Gift of life from overseas: First cross-border kidney transplant in Portugal

Larisa da Graça Gomes (24) was a dialysis patient at the Diaverum clinic of Prelada. Having been registered in the list of donor transplants and waiting nearly a year without a compatible organ becoming available, the possibility of her mother donating a kidney was raised. Medical examinations were performed, which showed Sónia’s kidney would probably be accepted well by Larisa’s body. From a medical point of view there were no obstacles to performing the transplant, but Larisa´s mother lives in Cabo Verde. That made it kind of unique case. Therefore, from a legal point of view, jurisprudence was required.

On 24 February 2015 the story found a happy ending when the transplant was finally performed.
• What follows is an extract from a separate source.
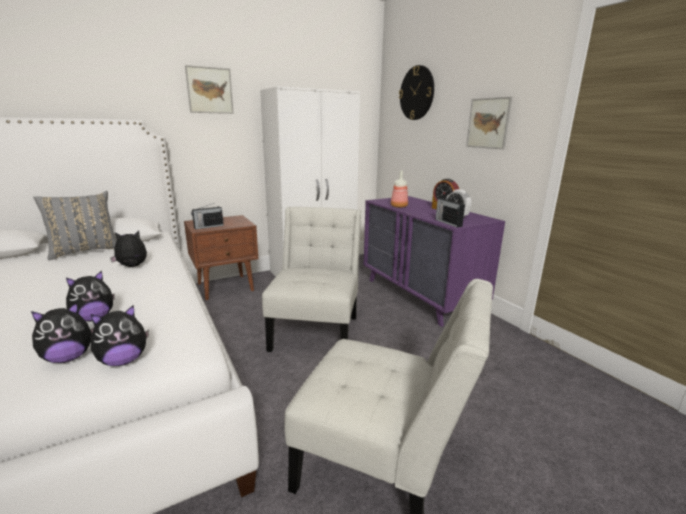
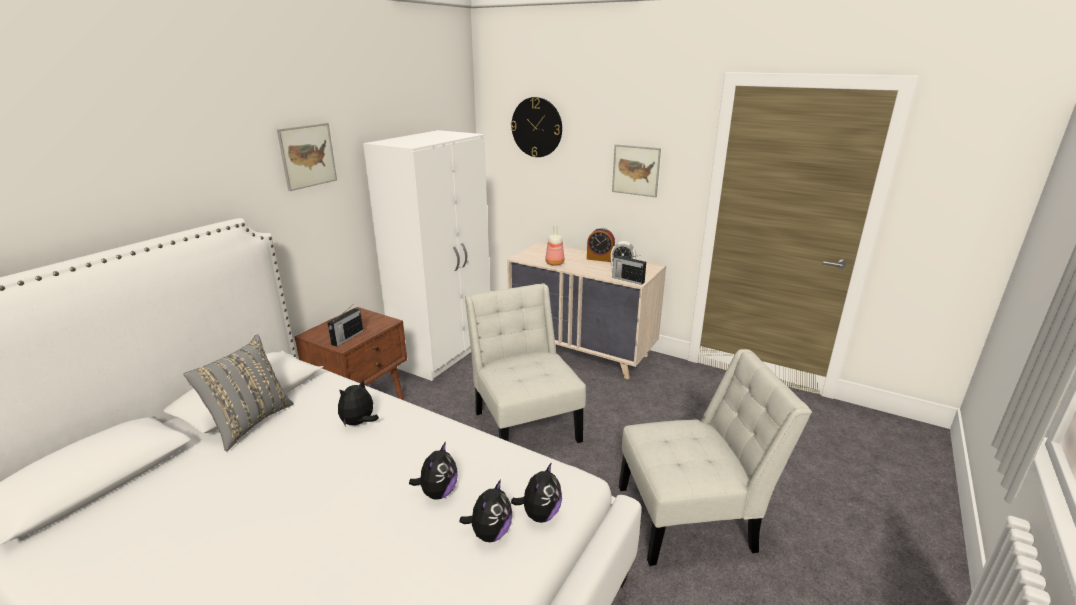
camera: 30 degrees left, 5 degrees up
(420, 296) = (582, 351): purple dresser -> beige dresser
Larisa and her mother Sonia, together with the clinic Head Nurse João Fidalgo and the Social Worker Joana , let us how it went:

Larisa da Graça Gomes (24)

How many years have you been in Portugal?
Larisa:
For six years. I came here to study. I came to study management informatics. For three years I have been undergoing dialysis here in the Prelada unit.

Do you intend to continue studying after your recovery?
Larisa:
Yes, I plan on continuing my studies. The chance that my mom might stay here gives me renewed strength.

What did you feel when you knew you were suffering from chronic renal insufficiency?
Larisa:
Nothing. I wasn’t able to feel anything.

How was your disease detected?
Larisa:
I was sick, but only with a cold. Since I had never done any tests, the family doctor thought it was good to send me for some, and in these tests they saw that my blood pressure was too high for my age. From there, I did a number of other tests and was sent to St. António Hospital. It took some time before I was able to start dialysis, around a year. During this time I went for more consultations and underwent some more tests.

What did the environment here at the clinic feel like?
Larisa:
The environment here at the clinic was very good, very welcoming. For me it was nothing less than a second family! I said little, but the doctors and nurses observed me a lot. I felt that everyone was working towards my recovery.

Joana ( Social worker): I remember very well when Larisa started at the clinic. Once she ran away. The doctor told her not to travel but she went to Cabo Verde anyway. When she arrived at Cabo Verde, she didn’t tell her family what was going on. When she returned to Portugal, she was immediately started on dialysis. It was always difficult for Larissa to accept the treatment. Over a period of three years, her acceptance of the treatment never happened; she never dealt with the problem up-front. Larisa was in denial until the transplant. There were some obstacles to the treatment that she herself created.

Larisa, did you continue to study while undergoing treatment?

Larisa: The beginning of the treatment coincided with the time when I had just graduated, and it was then that I started working.

Joana – (Social Worker) – She had just graduated and started working. She started working at a shopping , but then began to get very tired and couldn’t take it. At this time, she lived with her aunt, who was looking after her. So she left the job and then later started a modelling course, which she ended up leaving because she was not motivated to continue.

João, what does someone in your role feel, when you see a person so young undergoing dialysis?

Head Nurse João: Ever since I started as a nurse, she was the youngest person I had ever seen start dialysis here at the clinic. We were all anxious. The feeling is that a “baby” has arrived that we have to take care of. Larisa doesn’t talk a lot. We felt we had to help her, in every possible way.

Did you all play a key role in Larisa’s transplant process?

Joana – (Social Worker): I’m very familiar with the details of all the cases that we have here, but this one had some peculiarities as it was a case involving, an immigrant with social and economic needs. Mrs Sónia was in Cabo Verde and a number of exchanges were necessary, and during a long period of time there were a number of very complicated bureaucratic procedures. It was a process where we were always in touch with her and with the embassy, but even so it took a long period of time.

Larisa’s trips to Lisbon for tests were also ensured and achieved with everyone’s help. It was a process that we monitored together with the social worker at the Cabo Verde embassy, Dr Maria da Luz, who was always available and was always helpful.

Mrs Sónia ( Larisa mother), do you feel that if it were another family member or a complete stranger your willingness to donate would be the same?

Sónia: Yes, I think so. I always feel the need to do the right thing. Sometimes I think about the complications that may arise, but fortunately I am well and that is what is important.

Larisa, do you feel that what your mother did was an act of love?

Larisa: I have no doubt about it. It was an act of love that I will remember forever and which changed my life.

Thank you all for the nice interview!